Show every line in the records below that contains the word "Fase".

———

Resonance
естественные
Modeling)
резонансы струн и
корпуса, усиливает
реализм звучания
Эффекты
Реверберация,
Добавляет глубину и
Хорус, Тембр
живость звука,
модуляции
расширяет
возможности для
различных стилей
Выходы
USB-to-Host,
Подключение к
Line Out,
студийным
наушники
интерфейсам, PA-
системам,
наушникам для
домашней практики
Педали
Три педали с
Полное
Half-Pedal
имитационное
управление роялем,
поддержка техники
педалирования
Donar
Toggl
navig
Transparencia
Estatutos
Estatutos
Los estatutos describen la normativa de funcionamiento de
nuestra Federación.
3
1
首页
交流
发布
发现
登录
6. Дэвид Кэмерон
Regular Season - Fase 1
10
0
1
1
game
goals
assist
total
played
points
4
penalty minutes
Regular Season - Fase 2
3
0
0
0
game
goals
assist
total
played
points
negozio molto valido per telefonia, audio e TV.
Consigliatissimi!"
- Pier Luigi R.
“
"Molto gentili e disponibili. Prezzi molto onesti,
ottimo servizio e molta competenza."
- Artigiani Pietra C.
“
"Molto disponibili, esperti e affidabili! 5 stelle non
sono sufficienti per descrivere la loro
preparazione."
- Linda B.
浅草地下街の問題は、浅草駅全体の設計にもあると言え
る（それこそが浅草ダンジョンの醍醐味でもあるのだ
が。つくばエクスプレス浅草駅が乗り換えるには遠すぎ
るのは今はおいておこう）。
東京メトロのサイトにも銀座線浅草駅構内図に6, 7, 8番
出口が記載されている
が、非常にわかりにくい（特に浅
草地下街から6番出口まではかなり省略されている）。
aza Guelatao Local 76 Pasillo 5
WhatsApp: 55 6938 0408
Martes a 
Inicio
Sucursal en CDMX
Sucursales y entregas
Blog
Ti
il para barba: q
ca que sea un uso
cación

———

§ SOLUTION FOR THIS TASK
Regular Season - Fase 1
Regular Season - Fase 2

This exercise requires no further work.